Diagnosed with an ovarian granulosa in 1994, Diane has run the gamut of Dominican Hospital's Cancer Care services.
She had surgery at Dominican in 2005, and stayed as an inpatient. In 2006, she started chemotherapy on the Outpatient Oncology Unit. She prepared for her treatments and life with cancer at the Bennet & Suzy Katz Cancer Resource Center, and stayed at Dominican Rehabilitation Services following another operation in 2007.
Diane's recurring cancer was a catalyst to a dark period of her life, she said. But at every step of the way, she received encouragement from Dominican staff members. After her surgery in 2005, complications left her devastated on her nursing unit.
"My nurses were so comforting," she said. "One stayed with me during a particularly hard time, saying, 'I'll be right here, holding your hand.' I could hardly talk, but she was there, and so loving and caring."
After collecting herself, Diane began to take advantage of the resources available to her. She'd heard about the Katz Cancer Resource Center, and resolved to check it out. She signed up for the information class on chemotherapy, "Chemo 101," and for the makeover workshop by the American Cancer Society, "Look Good, Feel Better."
"I decided to take advantage of whatever was available to me in my battle against cancer," she said. "At Katz, it was really great to meet other people who were going through the same thing."
An encounter with one of Dominican Hospital's working Adrian Dominican Sister Sponsors was key in turning her life around, said Diane. Sister Darylynn Costa, a physical therapist, "bounced" into Diane's room on the Restorative Care Unit one morning for therapy.

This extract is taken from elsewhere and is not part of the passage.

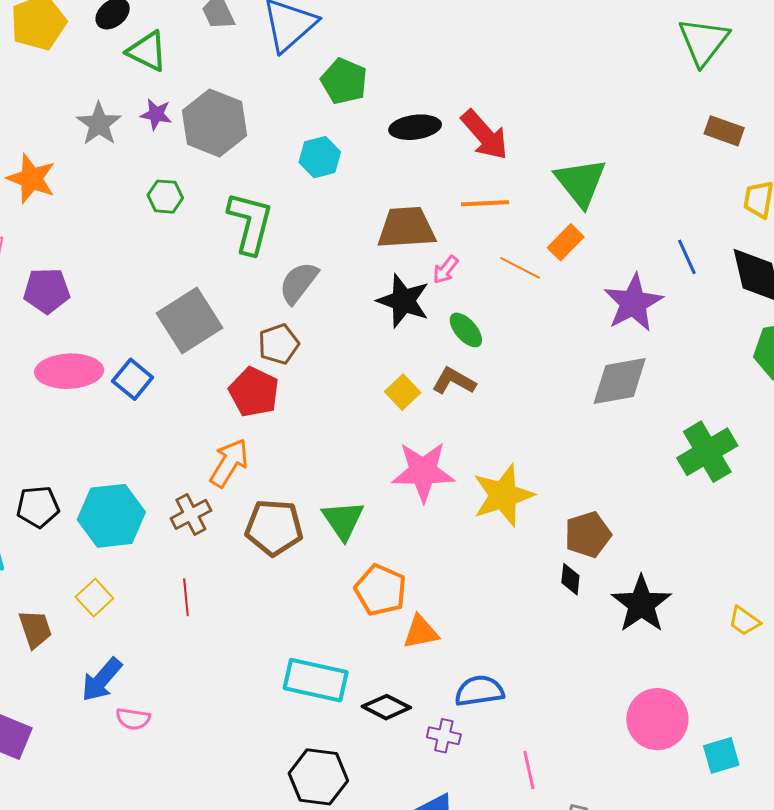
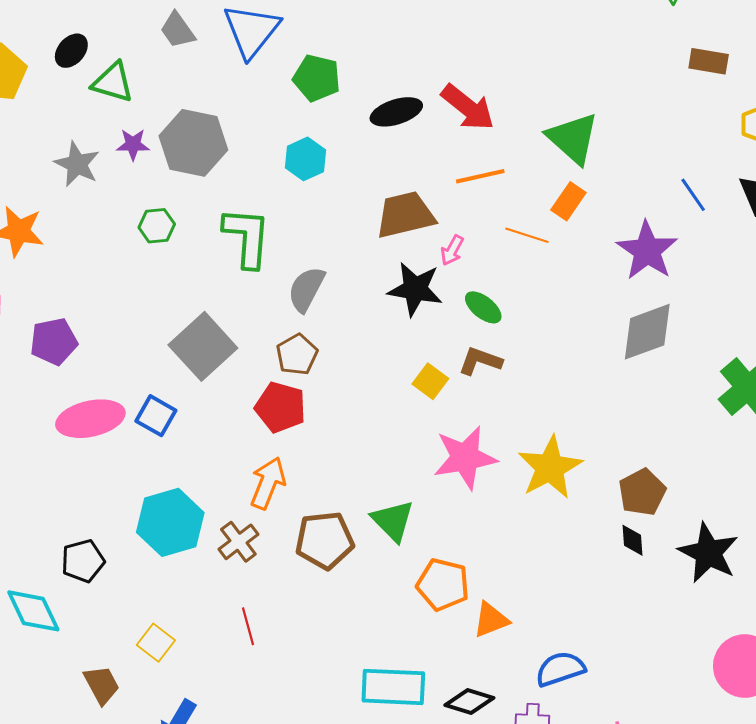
cyan hexagon: (111, 516) -> (170, 522), moved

"I told her how depressed I was, and that I had just found out that my cancer was chemo-resistant," she said. "And Sister Darylynn just looked at me and said, 'Oh, I wouldn't let that stop me. God has provided all kinds of healers here. If one thing doesn't work, just try another.' Those kind words turned me around, and something clicked. I thought, 'That's right.' I never saw Sister Darylynn again. She bounced in and out of my life, but made quite an impact. My prayers had been answered."
Diane made a conscious decision to take charge of her life. She developed a plan for her days, a rhythm that kept her busy and healthy. She made sure to get out of bed, get her makeup on and leave the house every day. When she started losing her hair, she asked a friend to shave her head. When side effects of chemo sidelined her, she found ways to stay healthy.
"I took back my power," she said. "I amazed myself. I found out that I was stronger and more capable than I'd ever imagined I was."
These days, Diane's cancer is back, but not life-threatening. She still uses Dominican Hospital's services, including the Lymphedema Clinic and the Anticoagulation Clinic. When she sees oncology staff members, she receives hugs, kisses and good wishes.
"When you're sick, you become very, very sensitive," she said. "You can tell when nurses really and truly want to be there with you. The staff and services at Dominican are just amazing. When you get out of the hospital and are not ready to go home, you go to the RCU. Your physical and occupational therapists are there, preparing you to go home. But it doesn't stop: You've got Dominican Home Health and their services. I am here and still fighting because of the incredible care I received at Dominican Hospital."